(reported against 1.13.3)
Apart from using --with-stlport or --enable-new-allocator there doesn't appear to be any way to tell configure not to use boost::fast_pool_allocator if it finds a copy of it in standard include directories.
If you have an old version of boost installed in /usr/include then QuickFIX's configure will automatically find the fast_pool_allocator and define HAVE_BOOST_FAST_POOL_ALLOCATOR. The preprocessor conditions in utility.h mean that unless HAVE_STLPORT or ENABLE_NEW_ALLOCATOR is also defined, QuickFIX will use the boost allocator. This might be a problem if you want to use libquickfix.so in an app compiled against a different version of boost installed somewhere other than /usr/include, because libquickfix.so and your app will use different versions of the boost headers.
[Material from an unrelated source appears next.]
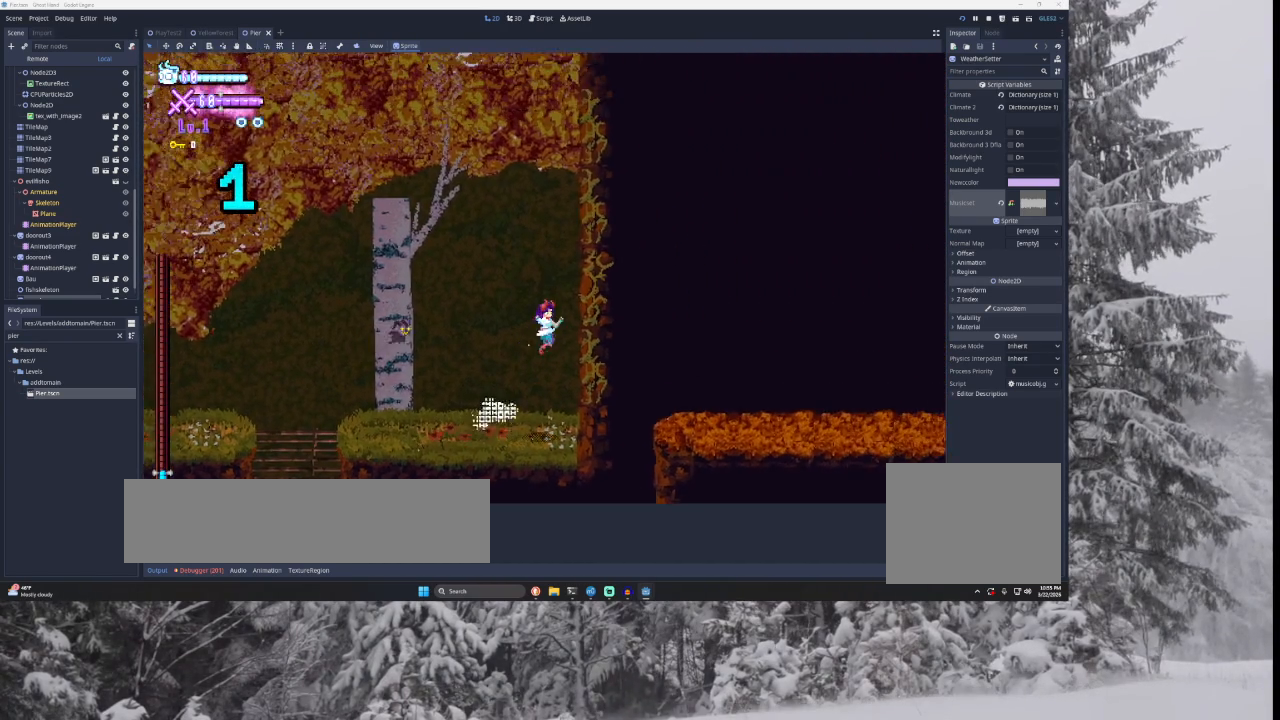
{"buttons": [], "left_stick": "left", "right_stick": "center", "events": [[167, "TRIANGLE", "up"], [267, "TRIANGLE", "down"], [300, "left_stick", "center"], [367, "left_stick", "left"], [500, "TRIANGLE", "up"]]}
It would be nice if --without-boost suppressed the configure checks for HAVE_BOOST_FAST_ALLOCATOR and HAVE_BOOST_POOL_ALLOCATOR. Alternatively, using std::allocator could be forced if there was a --enable-std-allocator, similar to --enable-new-allocator
obviously one can hand edit config.h after it's generated, so a new configure switch would be nice to have, but is not essential
The most flexible might be
--enable-allocator={std,boost_fast_pool,boost_pool,gnu_new,gnu_mt,gnu_pool}
Try patch #3168848.
Addressed this by having the user manually decide which allocator to use. std will be used by default.